Economic Impact of the Olympics

Many believe that the level of tourism and foreign investment that result from hosting the games can be an economic boon. However, hosting the Olympics actually tends to be more negative for the country’s economy than anticipated. Many countries bid tens of millions of dollars for the chance to host the Olympic games. Most cities have ended up falling massively in debt after hosting the games, cities without the necessary infrastructure may be better off not hosting the games. Submitting a bid to the International Olympic Committee (IOC) to host the Olympics itself costs millions of dollars. On top of that a small fortune is spent on consultation fees and event organization. For example, Tokyo lost approximately $150 million on its bid for the 2016 Olympics and spent approximately $75 million on its successful 2020 bid. When a city wins a bid for hosting the games, cities commonly add roads, build or renovate airports, and construct rail lines to accommodate the large influx of people. Housing and facilities for the thousands of athletes must be provided as well. All these costs add up to well over $5 billion.

There are certainly benefits to hosting the Olympics. Hundreds of new jobs are created for the building of infrastructure and its improvement. Additionally, thousands of sponsors, media, athletes, and spectators typically visit a host city for six months before and six months after the Olympics, which brings in additional revenue. In 2008, Beijing spent over $22.5 billion constructing roads, airports, subways, and rail lines, as well as almost $11.25 billion on environmental cleanup. This created a lot of jobs and did help the economy.
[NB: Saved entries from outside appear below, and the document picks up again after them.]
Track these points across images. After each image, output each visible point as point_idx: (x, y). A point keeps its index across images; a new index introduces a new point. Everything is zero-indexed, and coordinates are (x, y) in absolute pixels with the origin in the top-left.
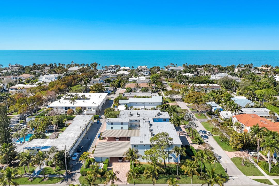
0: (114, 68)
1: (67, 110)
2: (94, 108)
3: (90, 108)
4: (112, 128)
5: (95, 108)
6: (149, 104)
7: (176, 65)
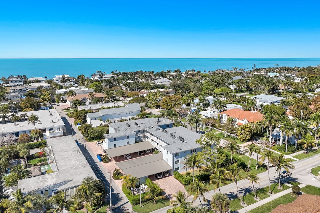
0: (19, 79)
1: (18, 136)
2: (57, 128)
3: (52, 129)
4: (115, 145)
5: (59, 128)
6: (127, 113)
7: (105, 73)
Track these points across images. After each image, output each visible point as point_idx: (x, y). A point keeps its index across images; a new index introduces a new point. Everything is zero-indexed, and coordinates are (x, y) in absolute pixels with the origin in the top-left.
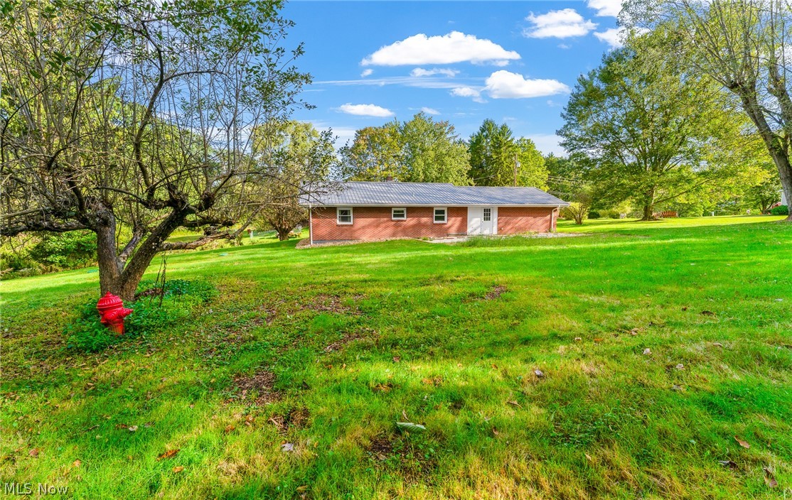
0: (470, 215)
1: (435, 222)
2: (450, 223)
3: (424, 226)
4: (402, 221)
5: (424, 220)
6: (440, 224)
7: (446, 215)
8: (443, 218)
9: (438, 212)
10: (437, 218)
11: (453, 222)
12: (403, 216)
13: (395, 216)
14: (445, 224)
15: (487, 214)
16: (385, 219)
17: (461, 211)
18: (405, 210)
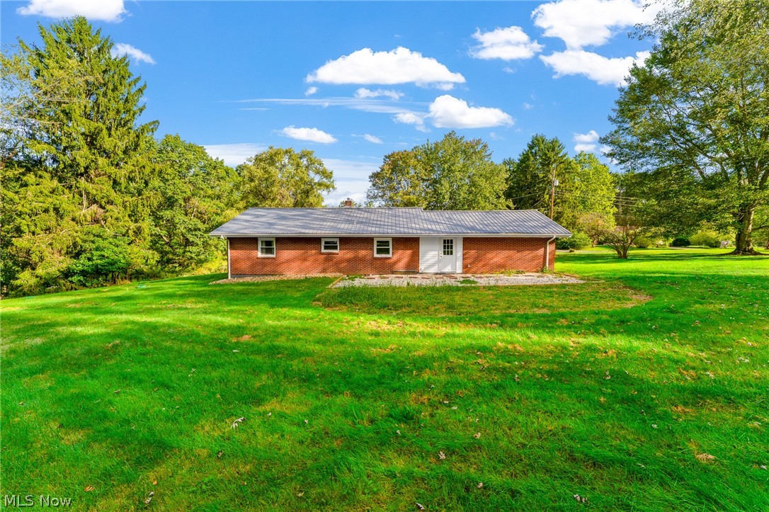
0: (422, 247)
1: (376, 255)
2: (395, 257)
3: (362, 260)
4: (333, 254)
5: (363, 253)
6: (381, 259)
7: (391, 247)
8: (387, 251)
9: (380, 243)
10: (379, 251)
11: (400, 257)
12: (335, 248)
13: (326, 248)
14: (389, 258)
15: (448, 246)
16: (314, 252)
17: (410, 242)
18: (338, 240)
However, The boost in job creation for cities hosting the Olympics is not always as beneficial as initially perceived. Most of the jobs went to workers who were already employed, which does not help the number of unemployed workers. Moreover, many of the profits realized by construction companies and hotels go to international companies rather than better the city’s economy. The icome generated from the Olympics has often never covered the total expenses incurred. London brought in $5.2 billion and spent $18 billion on the 2012 Olympics. Actually, Los Angeles is the only host city that made a profit from the games. This was because the required infrastructure already existed. It is actually very difficult to ascertain exactly which benefits come from hosting the Olympics.

To summarize, hosting the Olympics tends to put the city in an economic defecit. Unless a city already has the existing infrastructure to support the surge of tourists and athletes, it would be best to hold off on hosting the games.